EXCERPTED DATA start

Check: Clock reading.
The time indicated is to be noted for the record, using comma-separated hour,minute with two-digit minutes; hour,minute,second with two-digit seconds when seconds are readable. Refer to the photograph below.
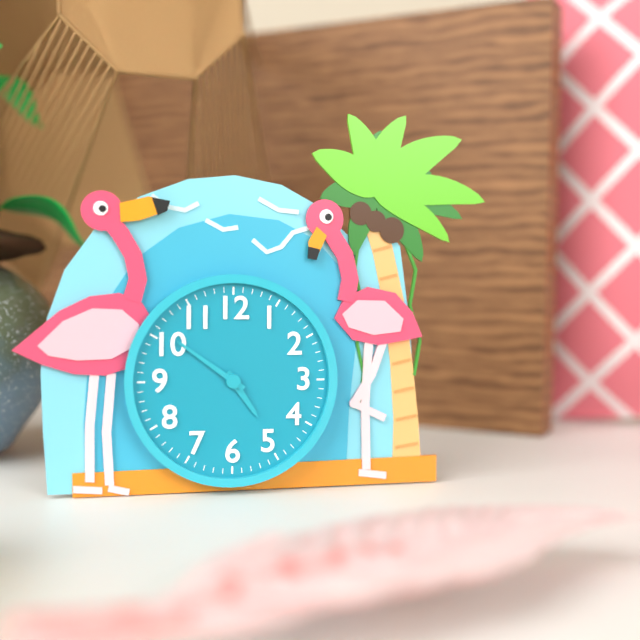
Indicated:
4,51
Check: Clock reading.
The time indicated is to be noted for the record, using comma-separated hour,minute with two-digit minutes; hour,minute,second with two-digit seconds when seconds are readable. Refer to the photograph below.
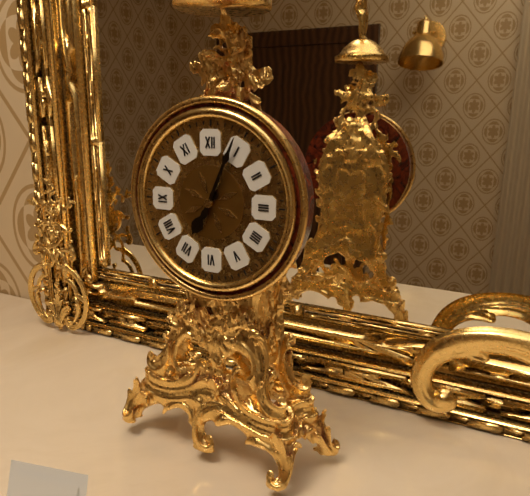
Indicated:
7,04
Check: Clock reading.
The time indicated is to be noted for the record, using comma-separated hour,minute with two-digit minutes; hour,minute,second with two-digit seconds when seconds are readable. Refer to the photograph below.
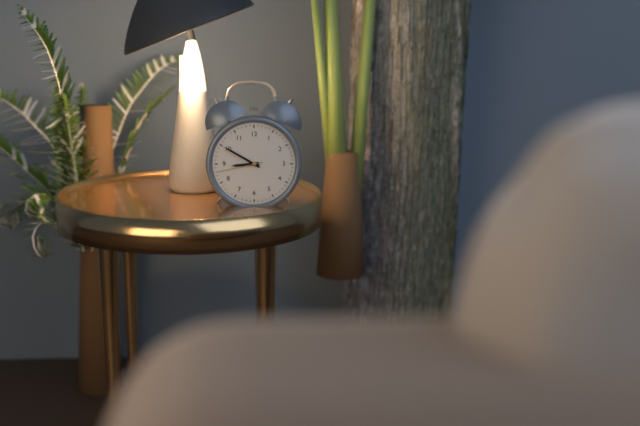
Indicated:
8,50
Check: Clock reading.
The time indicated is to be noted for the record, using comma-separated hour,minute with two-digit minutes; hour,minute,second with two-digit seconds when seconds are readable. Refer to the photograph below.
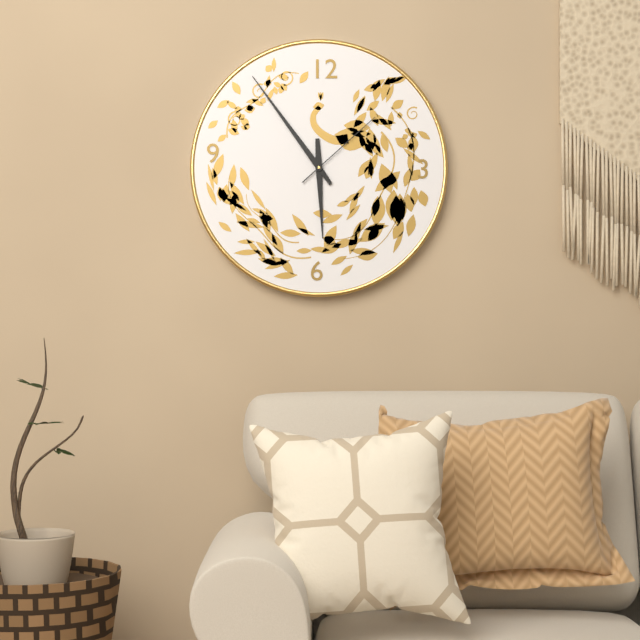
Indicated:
5,54,08
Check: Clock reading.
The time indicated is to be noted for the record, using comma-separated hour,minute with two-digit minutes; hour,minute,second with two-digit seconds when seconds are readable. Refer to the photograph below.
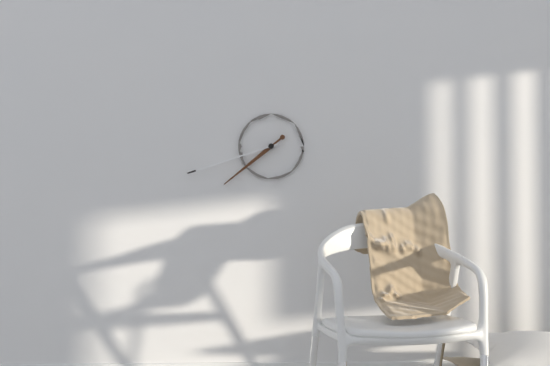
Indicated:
7,42
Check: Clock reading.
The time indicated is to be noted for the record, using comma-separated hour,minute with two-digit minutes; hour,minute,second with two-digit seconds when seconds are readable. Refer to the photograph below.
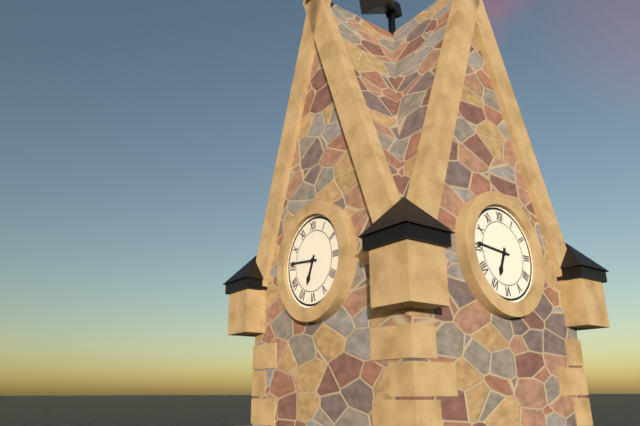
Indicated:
6,46
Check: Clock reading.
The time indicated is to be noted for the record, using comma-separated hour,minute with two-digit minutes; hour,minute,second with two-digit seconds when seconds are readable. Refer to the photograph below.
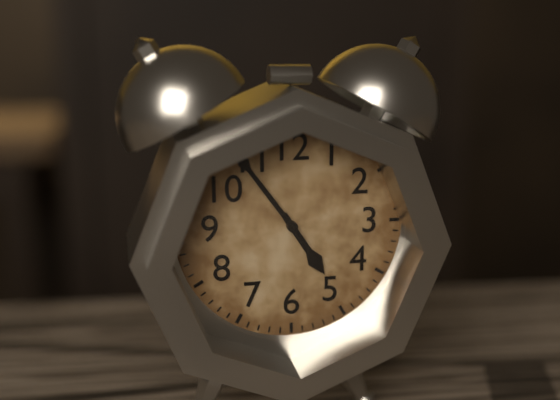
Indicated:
4,54
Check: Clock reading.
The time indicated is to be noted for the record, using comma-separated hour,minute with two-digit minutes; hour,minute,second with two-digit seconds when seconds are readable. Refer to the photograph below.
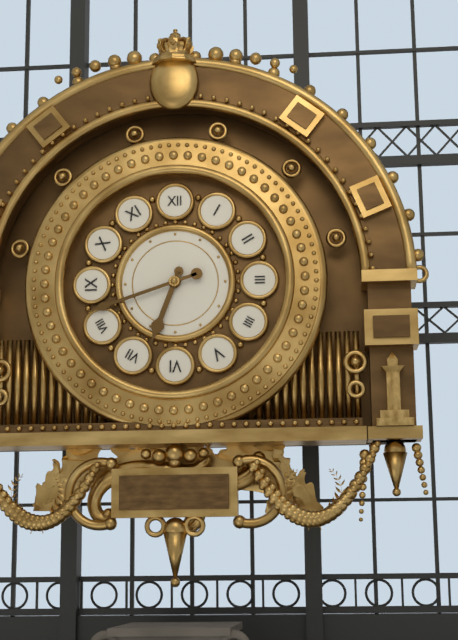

EXCERPTED DATA end

* _TASK_
Can you write out all the records above again with "Clock reading" swapped for "Time reading" and everything else unchanged, leaving out the pictures?

* _SOLUTION TO THIS TASK_
Check: Time reading.
The time indicated is to be noted for the record, using comma-separated hour,minute with two-digit minutes; hour,minute,second with two-digit seconds when seconds are readable. Refer to the photograph below.
Indicated:
4,51
Check: Time reading.
The time indicated is to be noted for the record, using comma-separated hour,minute with two-digit minutes; hour,minute,second with two-digit seconds when seconds are readable. Refer to the photograph below.
Indicated:
7,04
Check: Time reading.
The time indicated is to be noted for the record, using comma-separated hour,minute with two-digit minutes; hour,minute,second with two-digit seconds when seconds are readable. Refer to the photograph below.
Indicated:
8,50
Check: Time reading.
The time indicated is to be noted for the record, using comma-separated hour,minute with two-digit minutes; hour,minute,second with two-digit seconds when seconds are readable. Refer to the photograph below.
Indicated:
5,54,08
Check: Time reading.
The time indicated is to be noted for the record, using comma-separated hour,minute with two-digit minutes; hour,minute,second with two-digit seconds when seconds are readable. Refer to the photograph below.
Indicated:
7,42
Check: Time reading.
The time indicated is to be noted for the record, using comma-separated hour,minute with two-digit minutes; hour,minute,second with two-digit seconds when seconds are readable. Refer to the photograph below.
Indicated:
6,46
Check: Time reading.
The time indicated is to be noted for the record, using comma-separated hour,minute with two-digit minutes; hour,minute,second with two-digit seconds when seconds are readable. Refer to the photograph below.
Indicated:
4,54
Check: Time reading.
The time indicated is to be noted for the record, using comma-separated hour,minute with two-digit minutes; hour,minute,second with two-digit seconds when seconds are readable. Refer to the photograph below.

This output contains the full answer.